_What you are asked to do_
For each line below, check for "فروش"; give only the total of lines where it occurs.

_Given records_
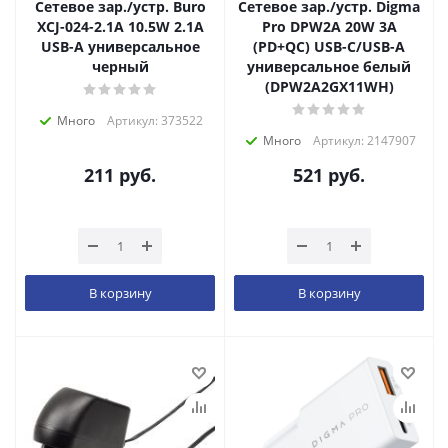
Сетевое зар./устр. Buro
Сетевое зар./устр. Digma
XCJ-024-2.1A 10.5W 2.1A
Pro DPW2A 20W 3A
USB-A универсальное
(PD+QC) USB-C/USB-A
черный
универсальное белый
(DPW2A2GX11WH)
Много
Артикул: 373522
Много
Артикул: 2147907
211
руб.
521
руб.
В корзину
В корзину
---
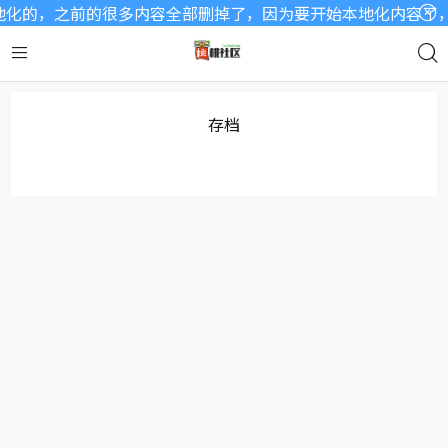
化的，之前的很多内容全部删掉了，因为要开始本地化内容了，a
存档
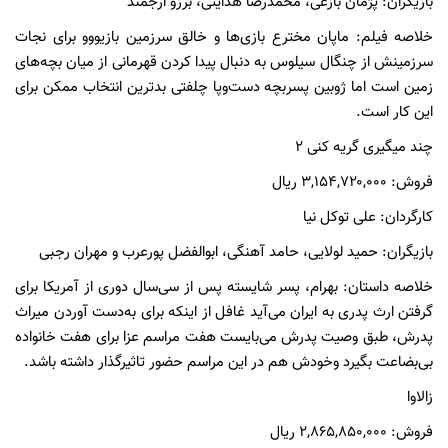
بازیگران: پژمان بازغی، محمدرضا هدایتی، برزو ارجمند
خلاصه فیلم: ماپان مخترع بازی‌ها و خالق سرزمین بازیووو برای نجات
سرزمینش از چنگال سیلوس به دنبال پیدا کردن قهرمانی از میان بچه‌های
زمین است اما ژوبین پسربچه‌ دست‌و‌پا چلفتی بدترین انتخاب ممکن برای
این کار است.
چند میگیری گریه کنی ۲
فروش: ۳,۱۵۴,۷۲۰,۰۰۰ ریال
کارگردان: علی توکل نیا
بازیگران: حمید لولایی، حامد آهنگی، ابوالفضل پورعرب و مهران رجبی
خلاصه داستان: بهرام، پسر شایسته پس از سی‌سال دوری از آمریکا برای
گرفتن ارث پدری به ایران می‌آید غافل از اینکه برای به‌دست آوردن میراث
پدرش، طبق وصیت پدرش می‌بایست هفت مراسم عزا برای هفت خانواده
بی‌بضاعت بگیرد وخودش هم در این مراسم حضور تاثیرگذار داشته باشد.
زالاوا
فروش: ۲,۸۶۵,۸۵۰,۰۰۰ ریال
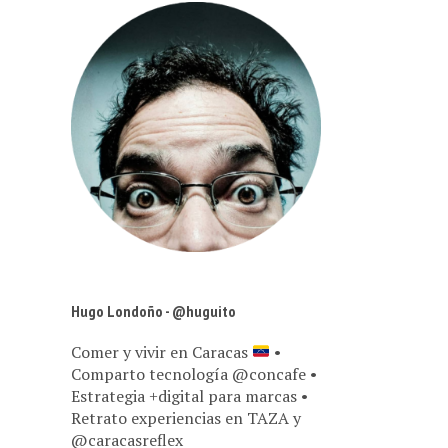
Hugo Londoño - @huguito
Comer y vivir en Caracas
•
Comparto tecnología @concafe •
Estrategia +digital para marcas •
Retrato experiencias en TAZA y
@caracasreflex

_Solution to this problem_
2